I was, unfortunately, warned as I walked into our interview that the talk would be cut short if any Game of Thrones questions were asked, which made me feel uneasy. But, given that the subject of the film is memories, I did wonder if Dinklage had heard of the internet’s wacky conspiracy theory concerning Shazaam, a non-existent movie where Sinbad plays a genie, and one that thousands upon thousands of online geeks swear to god they saw.

Sadly, Dinklage hadn’t heard of it—but he did nonetheless manage to debunk it. “That’s fascinating!” he exclaims, clapping his hands. “Oh, it’s Shaq! Shaquille O’Neal. Kazaam!”

What is or isn’t real and what is or isn’t a memory factors heavily into Bloom’s journey in Rememory. And, at a time when our own president is accusing CNN of being “fake news” following an election where actual “fake news” publishers—Infowars! Breitbart! LifeZette!—helped guide him to victory, it’s become harder and harder for people to determine the truth.

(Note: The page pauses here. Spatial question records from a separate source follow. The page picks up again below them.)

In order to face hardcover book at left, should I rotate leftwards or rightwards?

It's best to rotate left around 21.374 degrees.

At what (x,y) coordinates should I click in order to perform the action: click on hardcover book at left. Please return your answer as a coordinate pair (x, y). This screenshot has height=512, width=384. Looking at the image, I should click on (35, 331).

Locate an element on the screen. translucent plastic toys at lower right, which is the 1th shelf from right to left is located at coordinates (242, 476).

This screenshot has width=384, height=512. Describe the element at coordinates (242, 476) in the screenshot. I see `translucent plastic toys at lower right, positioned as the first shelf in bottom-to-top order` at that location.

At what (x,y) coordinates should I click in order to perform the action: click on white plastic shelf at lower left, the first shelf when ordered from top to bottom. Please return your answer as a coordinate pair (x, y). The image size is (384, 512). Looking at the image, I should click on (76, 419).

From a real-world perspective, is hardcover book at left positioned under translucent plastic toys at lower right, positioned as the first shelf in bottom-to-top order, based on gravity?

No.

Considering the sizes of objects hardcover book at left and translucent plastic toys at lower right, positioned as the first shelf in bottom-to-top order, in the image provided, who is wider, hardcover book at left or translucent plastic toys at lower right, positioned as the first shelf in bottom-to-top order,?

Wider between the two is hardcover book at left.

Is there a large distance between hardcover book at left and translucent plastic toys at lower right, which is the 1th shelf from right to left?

Hell, even the phrase “alternative facts” has somehow entered the national discourse. “The internet is doing a bang-up job with that,” Dinklage says of fake news. “You’ve just got to turn it off, man. It’s a button. Just turn it off, and you go for a walk in the woods. It’s so easy. People just can’t turn it off, and they don’t want to.”

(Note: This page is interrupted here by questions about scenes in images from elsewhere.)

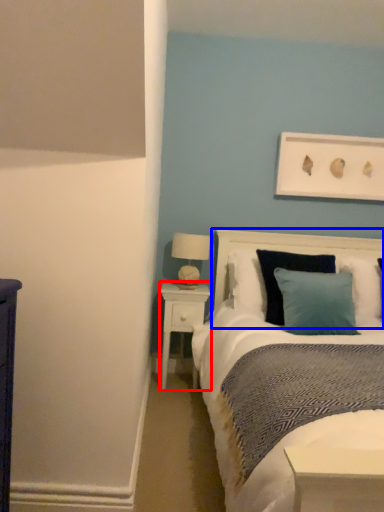
Question: Which of the following is the closest to the observer, nightstand (highlighted by a red box) or headboard (highlighted by a blue box)?

Choices:
 (A) nightstand
 (B) headboard

Answer: (B)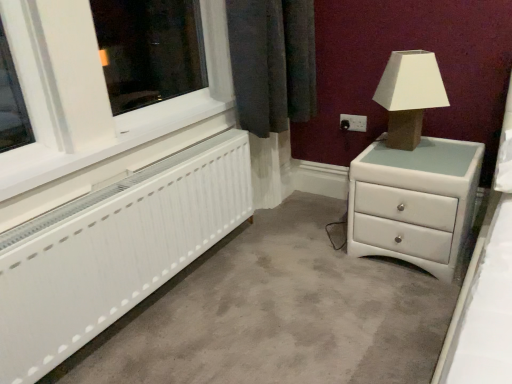
Image resolution: width=512 pixels, height=384 pixels. I want to click on free spot above white plastic window frame at left (from a real-world perspective), so click(x=123, y=126).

In the public’s defense, it’s been pretty damn hard to just “turn it off” in the age of Trump. Just the other day, Dinklage was one of several A-listers—along with Kristen Stewart, Charlize Theron, Kevin Bacon, and scores more—who participated in the satellite women’s march against Trump at Sundance, led by comedian Chelsea Handler. It was, for him, a profoundly moving experience.

“We didn’t really get much heckling at the march yesterday,” says Dinklage, “but really, I love that I’m here. I’m throwing myself into this community that I love the most, and the art form I love doing. Call it a ‘liberal bubble’ or whatever, but I feel it’s great to be here because we’re all expressing ourselves. We all get to be angry together.”